Background: Protein-protein interactions (PPI) play a vital role in a wide range of biological
processes starting from cell-cell interactions to developmental control in all organisms.
However, experimental identification of PPI is often laborious, time-consuming and costly compared
to computational prediction. There are several computational prediction models in the literature
based on complete training samples, but none of them dealt with the partial training samples.
Objective: The objective of this work was to develop an effective PPI prediction model for Arabidopsis
Thaliana using partial training samples in a machine learning framework.
Methods: We proposed an effective computational PPI prediction model by combining random
forest (RF) classifier and autocorrelation (AC) sequence encoding features with 1:2 ratio of positive-
PPI and unknown-PPI samples.
+++
* Exercise set:
1. In the abstract on protein-protein interaction prediction, what ratio of positive-PPI to unknown-PPI samples does the proposed model use?
2. Continue the abstract on protein-protein interaction prediction from where it stops.
The records after this abstract on protein-protein interaction prediction play no part here.

* Information shown:
+++
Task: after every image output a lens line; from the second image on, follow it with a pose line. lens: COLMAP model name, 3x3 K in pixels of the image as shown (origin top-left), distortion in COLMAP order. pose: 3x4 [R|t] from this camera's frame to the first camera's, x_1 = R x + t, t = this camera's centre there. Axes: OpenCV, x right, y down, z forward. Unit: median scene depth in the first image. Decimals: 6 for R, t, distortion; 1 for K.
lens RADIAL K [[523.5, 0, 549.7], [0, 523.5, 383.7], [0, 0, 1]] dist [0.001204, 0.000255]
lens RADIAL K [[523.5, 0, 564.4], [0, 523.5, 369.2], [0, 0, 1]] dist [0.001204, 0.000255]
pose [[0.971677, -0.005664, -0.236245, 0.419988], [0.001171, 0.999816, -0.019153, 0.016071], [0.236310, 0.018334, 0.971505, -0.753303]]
+++
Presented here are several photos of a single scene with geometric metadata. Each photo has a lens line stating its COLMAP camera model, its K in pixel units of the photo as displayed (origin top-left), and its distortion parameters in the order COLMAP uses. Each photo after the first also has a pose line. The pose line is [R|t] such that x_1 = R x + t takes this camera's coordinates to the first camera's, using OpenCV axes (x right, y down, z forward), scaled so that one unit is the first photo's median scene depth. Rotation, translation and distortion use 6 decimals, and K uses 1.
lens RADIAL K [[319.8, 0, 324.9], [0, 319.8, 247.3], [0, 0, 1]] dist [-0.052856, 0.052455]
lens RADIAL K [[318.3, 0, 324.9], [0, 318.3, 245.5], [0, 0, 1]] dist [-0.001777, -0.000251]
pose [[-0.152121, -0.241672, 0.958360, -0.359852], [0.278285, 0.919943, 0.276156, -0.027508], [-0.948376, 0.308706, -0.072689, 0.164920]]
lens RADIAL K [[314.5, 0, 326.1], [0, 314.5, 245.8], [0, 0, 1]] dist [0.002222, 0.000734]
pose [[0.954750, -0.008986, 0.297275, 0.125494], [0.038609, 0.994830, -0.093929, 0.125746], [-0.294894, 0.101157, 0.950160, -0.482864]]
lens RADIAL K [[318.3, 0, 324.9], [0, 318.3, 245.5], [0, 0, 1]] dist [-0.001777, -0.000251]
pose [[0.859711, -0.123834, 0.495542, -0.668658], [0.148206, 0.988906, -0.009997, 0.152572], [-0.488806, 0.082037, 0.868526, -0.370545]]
+++
* Answers per task:
1. 1:2

2.
Results: We observed that the proposed prediction model produces the highest average performance
scores of sensitivity (94.62%), AUC (0.92) and pAUC (0.189) with the training datasets
and sensitivity (88.14%), AUC (0.89) and pAUC (0.176) with the test datasets of 5-fold crossvalidation
compared to other candidate predictors based on LDA, LOGI, ADA, NB, KNN & SVM
classifiers. It also computed the highest performance scores of TPR (91.82%) and pAUC (0.174)
at FPR= 20% with AUC (0.948) compared to other candidate predictors.
Conclusion: Overall performance of the developed model revealed that our proposed predictor
might be useful to elucidate the biological function of unseen PPIs from a large number of candidate
proteins in Arabidopsis thaliana.